China's consumer prices remained flat in September while factory-gate prices fell at a slower pace, official data showed on Friday.
China's consumer price index, a main gauge of inflation, remained unchanged from a year earlier, down from a 0.1 percent year-on-year rise in August, according to data released by the National Bureau of Statistics.
Dong Lijuan, an NBS statistician, said China's CPI stayed flat in September due to the high comparison base in the previous year.
Within the CPI, food prices dipped 3.2 percent year-on-year in September, compared with a 1.7 percent decline in August. Meanwhile, non-food prices posted a rise of 0.7 percent compared to a year earlier after a 0.5 percent growth in August.
Prices for pork - a staple for Chinese dinner tables - decreased by 22 percent in September compared with a year earlier, while fresh vegetable prices dipped by 6.4 percent year-on-year.

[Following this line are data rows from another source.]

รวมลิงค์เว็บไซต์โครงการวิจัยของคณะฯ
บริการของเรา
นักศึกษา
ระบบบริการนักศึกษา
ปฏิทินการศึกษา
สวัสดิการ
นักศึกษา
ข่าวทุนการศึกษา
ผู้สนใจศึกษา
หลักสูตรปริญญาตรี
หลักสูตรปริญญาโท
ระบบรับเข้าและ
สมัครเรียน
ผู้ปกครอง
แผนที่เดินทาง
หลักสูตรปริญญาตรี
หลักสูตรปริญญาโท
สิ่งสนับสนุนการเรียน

On a month-on-month basis, September's CPI surged 0.2 percent after a 0.3 percent rise in August.
The growth in core CPI, which excludes volatile food and energy prices and is deemed a better gauge of the supply-demand relationship in the economy, rose by 0.8 percent year-on-year in September, flat with the reading in August.

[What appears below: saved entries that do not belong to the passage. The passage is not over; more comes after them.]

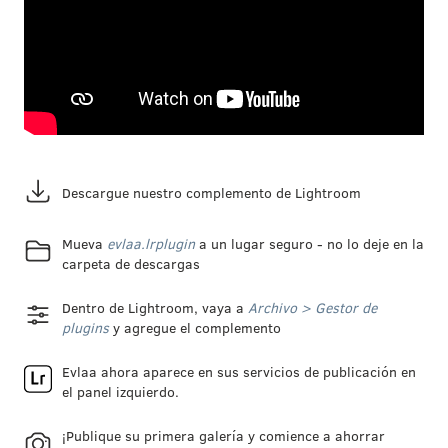
Descargue nuestro complemento de Lightroom
Mueva
evlaa.lrplugin
a un lugar seguro - no lo deje en la
carpeta de descargas
Dentro de Lightroom, vaya a
Archivo > Gestor de
plugins
y agregue el complemento
Evlaa ahora aparece en sus servicios de publicación en
el panel izquierdo.
¡Publique su primera galería y comience a ahorrar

Meanwhile, China's producer price index, which gauges factory-gate prices, was down 2.5 percent from a year earlier in September after the 3 percent annual contraction seen in August, the NBS said.
On a month-on-month basis, the PPI rose by 0.4 percent in September after a 0.2 percent rise in August, according to the NBS.
Dong said the year-on-year decline in PPI has narrowed due to factors including improved demand for industrial products and the international oil price spikes.